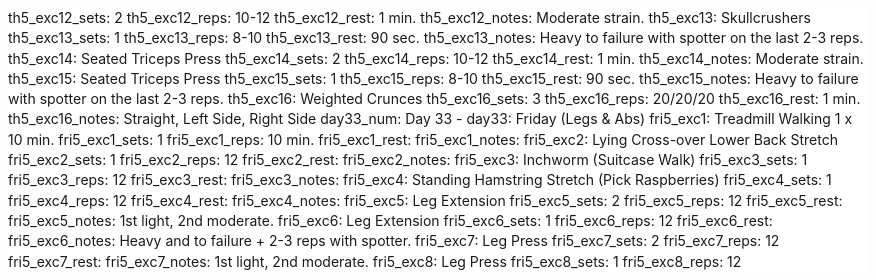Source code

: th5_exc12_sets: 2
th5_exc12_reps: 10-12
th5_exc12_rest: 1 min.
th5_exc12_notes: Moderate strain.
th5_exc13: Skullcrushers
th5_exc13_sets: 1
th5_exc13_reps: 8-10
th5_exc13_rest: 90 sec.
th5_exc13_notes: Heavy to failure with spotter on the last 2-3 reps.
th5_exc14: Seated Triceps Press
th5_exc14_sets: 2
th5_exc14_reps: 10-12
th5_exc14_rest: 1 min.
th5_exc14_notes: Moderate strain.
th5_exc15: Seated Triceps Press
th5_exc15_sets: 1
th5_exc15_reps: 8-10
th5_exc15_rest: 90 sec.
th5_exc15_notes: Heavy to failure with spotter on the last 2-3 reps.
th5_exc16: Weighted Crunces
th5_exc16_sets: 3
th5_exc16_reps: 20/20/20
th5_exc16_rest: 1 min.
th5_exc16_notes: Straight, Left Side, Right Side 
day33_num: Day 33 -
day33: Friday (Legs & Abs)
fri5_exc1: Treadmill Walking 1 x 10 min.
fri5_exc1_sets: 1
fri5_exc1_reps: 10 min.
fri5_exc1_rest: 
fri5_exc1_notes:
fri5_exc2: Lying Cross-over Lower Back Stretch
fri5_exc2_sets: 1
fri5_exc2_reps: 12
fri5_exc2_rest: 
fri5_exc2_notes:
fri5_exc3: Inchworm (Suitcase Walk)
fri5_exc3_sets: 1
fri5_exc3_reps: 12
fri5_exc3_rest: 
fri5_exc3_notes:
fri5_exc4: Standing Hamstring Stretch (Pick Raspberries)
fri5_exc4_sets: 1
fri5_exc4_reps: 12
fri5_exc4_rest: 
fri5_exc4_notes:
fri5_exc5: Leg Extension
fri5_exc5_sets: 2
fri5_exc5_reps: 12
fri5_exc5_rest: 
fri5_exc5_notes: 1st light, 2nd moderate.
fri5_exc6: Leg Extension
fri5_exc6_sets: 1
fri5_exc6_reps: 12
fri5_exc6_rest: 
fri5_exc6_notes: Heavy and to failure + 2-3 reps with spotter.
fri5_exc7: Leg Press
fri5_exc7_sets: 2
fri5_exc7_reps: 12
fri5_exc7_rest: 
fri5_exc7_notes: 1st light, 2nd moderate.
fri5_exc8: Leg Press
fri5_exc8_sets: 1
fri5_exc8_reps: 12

= = = = = = =

§ What you need to do:
Please transcribe only the portion of the material that starts at the line containing "th5_exc15: Seated Triceps Press" and runs through its last line, inclusive, exactly as given.

§ Your solution:
th5_exc15: Seated Triceps Press
th5_exc15_sets: 1
th5_exc15_reps: 8-10
th5_exc15_rest: 90 sec.
th5_exc15_notes: Heavy to failure with spotter on the last 2-3 reps.
th5_exc16: Weighted Crunces
th5_exc16_sets: 3
th5_exc16_reps: 20/20/20
th5_exc16_rest: 1 min.
th5_exc16_notes: Straight, Left Side, Right Side 
day33_num: Day 33 -
day33: Friday (Legs & Abs)
fri5_exc1: Treadmill Walking 1 x 10 min.
fri5_exc1_sets: 1
fri5_exc1_reps: 10 min.
fri5_exc1_rest: 
fri5_exc1_notes:
fri5_exc2: Lying Cross-over Lower Back Stretch
fri5_exc2_sets: 1
fri5_exc2_reps: 12
fri5_exc2_rest: 
fri5_exc2_notes:
fri5_exc3: Inchworm (Suitcase Walk)
fri5_exc3_sets: 1
fri5_exc3_reps: 12
fri5_exc3_rest: 
fri5_exc3_notes:
fri5_exc4: Standing Hamstring Stretch (Pick Raspberries)
fri5_exc4_sets: 1
fri5_exc4_reps: 12
fri5_exc4_rest: 
fri5_exc4_notes:
fri5_exc5: Leg Extension
fri5_exc5_sets: 2
fri5_exc5_reps: 12
fri5_exc5_rest: 
fri5_exc5_notes: 1st light, 2nd moderate.
fri5_exc6: Leg Extension
fri5_exc6_sets: 1
fri5_exc6_reps: 12
fri5_exc6_rest: 
fri5_exc6_notes: Heavy and to failure + 2-3 reps with spotter.
fri5_exc7: Leg Press
fri5_exc7_sets: 2
fri5_exc7_reps: 12
fri5_exc7_rest: 
fri5_exc7_notes: 1st light, 2nd moderate.
fri5_exc8: Leg Press
fri5_exc8_sets: 1
fri5_exc8_reps: 12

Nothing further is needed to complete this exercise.